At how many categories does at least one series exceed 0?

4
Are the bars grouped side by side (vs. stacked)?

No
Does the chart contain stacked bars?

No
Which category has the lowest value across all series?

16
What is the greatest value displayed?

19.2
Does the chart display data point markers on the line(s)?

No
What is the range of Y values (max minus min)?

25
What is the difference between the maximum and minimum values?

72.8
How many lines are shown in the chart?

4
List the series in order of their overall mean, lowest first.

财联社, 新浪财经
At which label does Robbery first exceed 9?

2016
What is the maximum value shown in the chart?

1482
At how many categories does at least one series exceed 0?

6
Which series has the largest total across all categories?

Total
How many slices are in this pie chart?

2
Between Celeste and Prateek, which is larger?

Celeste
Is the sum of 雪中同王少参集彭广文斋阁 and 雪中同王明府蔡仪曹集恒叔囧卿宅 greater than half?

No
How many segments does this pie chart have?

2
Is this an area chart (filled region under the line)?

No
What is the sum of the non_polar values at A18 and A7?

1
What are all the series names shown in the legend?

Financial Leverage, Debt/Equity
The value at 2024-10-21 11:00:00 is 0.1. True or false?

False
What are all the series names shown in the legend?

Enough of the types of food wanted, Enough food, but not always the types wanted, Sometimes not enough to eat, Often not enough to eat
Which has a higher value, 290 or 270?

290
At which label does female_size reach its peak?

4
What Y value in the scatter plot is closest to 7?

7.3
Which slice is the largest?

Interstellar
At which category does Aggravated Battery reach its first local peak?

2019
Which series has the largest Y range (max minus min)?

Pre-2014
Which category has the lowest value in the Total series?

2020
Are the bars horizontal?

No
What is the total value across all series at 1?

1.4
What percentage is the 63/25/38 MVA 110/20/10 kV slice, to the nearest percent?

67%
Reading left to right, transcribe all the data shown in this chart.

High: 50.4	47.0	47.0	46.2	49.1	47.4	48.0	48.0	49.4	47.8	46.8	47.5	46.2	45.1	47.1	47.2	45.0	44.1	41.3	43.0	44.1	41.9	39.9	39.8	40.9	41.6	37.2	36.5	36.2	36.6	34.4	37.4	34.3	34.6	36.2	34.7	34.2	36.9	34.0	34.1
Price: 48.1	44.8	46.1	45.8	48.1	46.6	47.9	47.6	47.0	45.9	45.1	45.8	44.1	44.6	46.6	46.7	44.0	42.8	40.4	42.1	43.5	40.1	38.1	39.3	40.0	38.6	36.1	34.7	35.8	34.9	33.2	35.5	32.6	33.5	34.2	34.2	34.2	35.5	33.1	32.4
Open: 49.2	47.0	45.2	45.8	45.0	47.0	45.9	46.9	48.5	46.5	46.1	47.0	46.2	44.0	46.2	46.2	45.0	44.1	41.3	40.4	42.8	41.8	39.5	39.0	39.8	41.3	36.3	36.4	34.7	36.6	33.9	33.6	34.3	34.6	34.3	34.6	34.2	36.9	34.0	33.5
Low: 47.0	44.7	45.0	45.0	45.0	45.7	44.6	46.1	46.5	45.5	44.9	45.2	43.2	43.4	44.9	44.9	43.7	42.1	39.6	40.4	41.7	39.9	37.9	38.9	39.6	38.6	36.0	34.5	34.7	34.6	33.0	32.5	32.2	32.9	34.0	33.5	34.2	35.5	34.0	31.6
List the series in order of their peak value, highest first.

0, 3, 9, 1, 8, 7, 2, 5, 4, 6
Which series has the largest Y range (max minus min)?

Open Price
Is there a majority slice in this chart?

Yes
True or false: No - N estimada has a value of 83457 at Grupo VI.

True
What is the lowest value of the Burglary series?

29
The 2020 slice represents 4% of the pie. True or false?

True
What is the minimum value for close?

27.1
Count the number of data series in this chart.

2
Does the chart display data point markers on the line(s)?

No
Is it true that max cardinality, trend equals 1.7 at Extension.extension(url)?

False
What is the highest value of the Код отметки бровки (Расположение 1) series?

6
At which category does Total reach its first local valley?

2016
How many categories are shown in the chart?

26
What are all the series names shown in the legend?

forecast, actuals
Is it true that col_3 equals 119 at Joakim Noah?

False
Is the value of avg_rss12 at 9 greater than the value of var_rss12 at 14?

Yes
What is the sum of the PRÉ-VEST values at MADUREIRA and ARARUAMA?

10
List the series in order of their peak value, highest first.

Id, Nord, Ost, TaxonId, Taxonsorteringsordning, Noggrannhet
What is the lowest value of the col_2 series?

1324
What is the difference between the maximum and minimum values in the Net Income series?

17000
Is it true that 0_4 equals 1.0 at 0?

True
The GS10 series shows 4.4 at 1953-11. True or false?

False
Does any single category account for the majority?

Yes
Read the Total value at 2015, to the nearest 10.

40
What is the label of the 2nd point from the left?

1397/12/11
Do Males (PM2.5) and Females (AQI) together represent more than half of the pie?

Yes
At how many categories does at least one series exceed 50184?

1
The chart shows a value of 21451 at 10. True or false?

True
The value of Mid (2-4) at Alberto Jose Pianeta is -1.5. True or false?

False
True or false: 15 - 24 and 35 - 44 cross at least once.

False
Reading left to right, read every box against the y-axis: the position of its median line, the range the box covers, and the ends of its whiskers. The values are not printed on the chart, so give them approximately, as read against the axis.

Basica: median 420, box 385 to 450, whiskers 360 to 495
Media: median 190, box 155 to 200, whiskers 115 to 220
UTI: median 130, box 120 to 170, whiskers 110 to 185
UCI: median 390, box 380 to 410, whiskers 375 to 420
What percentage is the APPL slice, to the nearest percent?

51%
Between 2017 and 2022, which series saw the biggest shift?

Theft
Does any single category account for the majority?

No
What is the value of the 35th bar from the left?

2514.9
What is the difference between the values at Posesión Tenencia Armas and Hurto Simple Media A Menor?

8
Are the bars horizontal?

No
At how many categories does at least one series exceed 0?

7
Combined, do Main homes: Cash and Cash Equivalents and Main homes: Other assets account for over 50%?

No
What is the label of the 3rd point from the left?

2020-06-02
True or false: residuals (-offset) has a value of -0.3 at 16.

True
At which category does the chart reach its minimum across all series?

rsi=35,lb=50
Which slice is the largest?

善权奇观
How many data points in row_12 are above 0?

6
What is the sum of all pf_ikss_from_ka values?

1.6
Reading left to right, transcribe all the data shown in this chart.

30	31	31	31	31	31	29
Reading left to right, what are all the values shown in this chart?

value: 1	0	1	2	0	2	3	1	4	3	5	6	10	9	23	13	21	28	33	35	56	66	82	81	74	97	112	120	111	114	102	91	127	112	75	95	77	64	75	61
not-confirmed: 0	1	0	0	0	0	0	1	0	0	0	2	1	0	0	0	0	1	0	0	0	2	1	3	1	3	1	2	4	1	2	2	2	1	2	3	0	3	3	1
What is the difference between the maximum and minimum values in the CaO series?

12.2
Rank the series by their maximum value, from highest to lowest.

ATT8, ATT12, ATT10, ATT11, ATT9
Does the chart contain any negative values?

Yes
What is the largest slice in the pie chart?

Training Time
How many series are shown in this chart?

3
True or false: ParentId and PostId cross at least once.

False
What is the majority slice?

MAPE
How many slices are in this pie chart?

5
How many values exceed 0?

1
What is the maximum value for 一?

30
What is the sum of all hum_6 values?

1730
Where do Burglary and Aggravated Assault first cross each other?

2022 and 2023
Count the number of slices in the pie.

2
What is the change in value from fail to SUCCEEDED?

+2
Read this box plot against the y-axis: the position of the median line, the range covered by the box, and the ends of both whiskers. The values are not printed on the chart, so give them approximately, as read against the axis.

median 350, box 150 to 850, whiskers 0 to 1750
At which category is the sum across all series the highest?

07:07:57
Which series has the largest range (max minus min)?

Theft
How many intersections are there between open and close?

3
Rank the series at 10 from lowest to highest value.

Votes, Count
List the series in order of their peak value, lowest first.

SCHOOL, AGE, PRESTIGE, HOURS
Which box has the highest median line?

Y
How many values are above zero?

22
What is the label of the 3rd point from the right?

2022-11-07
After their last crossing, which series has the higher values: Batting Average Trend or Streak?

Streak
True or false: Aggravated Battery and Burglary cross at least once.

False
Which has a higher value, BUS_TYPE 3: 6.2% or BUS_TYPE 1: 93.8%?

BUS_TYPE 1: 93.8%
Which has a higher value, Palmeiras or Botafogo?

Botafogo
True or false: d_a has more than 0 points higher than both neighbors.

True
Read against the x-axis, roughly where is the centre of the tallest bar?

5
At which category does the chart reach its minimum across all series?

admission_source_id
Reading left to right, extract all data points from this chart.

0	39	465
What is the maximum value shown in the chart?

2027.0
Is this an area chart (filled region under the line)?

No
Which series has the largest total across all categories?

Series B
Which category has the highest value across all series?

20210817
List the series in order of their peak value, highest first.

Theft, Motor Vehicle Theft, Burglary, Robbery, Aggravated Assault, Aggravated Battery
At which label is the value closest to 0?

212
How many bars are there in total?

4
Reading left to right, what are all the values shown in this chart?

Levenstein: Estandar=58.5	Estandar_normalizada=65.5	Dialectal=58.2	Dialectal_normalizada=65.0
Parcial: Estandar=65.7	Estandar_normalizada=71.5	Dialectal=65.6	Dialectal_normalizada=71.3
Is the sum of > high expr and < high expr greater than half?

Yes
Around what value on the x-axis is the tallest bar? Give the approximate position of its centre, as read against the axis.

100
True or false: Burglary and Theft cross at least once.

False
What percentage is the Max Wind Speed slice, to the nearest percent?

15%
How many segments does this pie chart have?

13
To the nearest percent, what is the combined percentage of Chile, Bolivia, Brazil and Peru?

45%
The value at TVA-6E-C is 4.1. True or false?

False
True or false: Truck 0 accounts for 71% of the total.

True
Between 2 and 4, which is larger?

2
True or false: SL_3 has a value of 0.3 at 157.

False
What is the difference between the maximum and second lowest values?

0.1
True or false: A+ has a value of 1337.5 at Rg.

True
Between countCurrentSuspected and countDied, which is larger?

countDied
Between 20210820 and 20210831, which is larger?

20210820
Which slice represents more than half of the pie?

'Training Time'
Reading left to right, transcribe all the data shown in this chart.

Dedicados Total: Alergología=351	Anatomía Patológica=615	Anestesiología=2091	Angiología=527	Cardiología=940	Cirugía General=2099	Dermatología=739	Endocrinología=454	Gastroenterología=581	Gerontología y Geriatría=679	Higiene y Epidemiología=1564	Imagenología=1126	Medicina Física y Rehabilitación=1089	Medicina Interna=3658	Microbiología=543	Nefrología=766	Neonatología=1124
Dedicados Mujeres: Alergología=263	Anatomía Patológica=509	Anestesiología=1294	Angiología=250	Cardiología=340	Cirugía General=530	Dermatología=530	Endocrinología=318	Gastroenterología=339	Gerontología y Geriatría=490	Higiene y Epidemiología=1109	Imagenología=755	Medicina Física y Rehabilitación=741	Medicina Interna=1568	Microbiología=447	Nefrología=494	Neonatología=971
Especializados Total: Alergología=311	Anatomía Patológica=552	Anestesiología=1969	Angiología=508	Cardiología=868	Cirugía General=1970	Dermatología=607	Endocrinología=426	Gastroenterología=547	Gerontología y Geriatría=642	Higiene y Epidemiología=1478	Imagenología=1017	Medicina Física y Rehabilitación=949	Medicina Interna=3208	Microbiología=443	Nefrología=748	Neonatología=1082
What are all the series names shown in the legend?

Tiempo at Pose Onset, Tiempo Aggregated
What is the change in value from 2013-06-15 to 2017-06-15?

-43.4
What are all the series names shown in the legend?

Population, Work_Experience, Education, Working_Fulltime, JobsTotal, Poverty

To do: Return, unchanged, the lines above from the line with "Votes, Count" to the line with "Which has a higher value, Palmeiras", including both of those lines.

Task answer:
Votes, Count
List the series in order of their peak value, lowest first.

SCHOOL, AGE, PRESTIGE, HOURS
Which box has the highest median line?

Y
How many values are above zero?

22
What is the label of the 3rd point from the right?

2022-11-07
After their last crossing, which series has the higher values: Batting Average Trend or Streak?

Streak
True or false: Aggravated Battery and Burglary cross at least once.

False
Which has a higher value, BUS_TYPE 3: 6.2% or BUS_TYPE 1: 93.8%?

BUS_TYPE 1: 93.8%
Which has a higher value, Palmeiras or Botafogo?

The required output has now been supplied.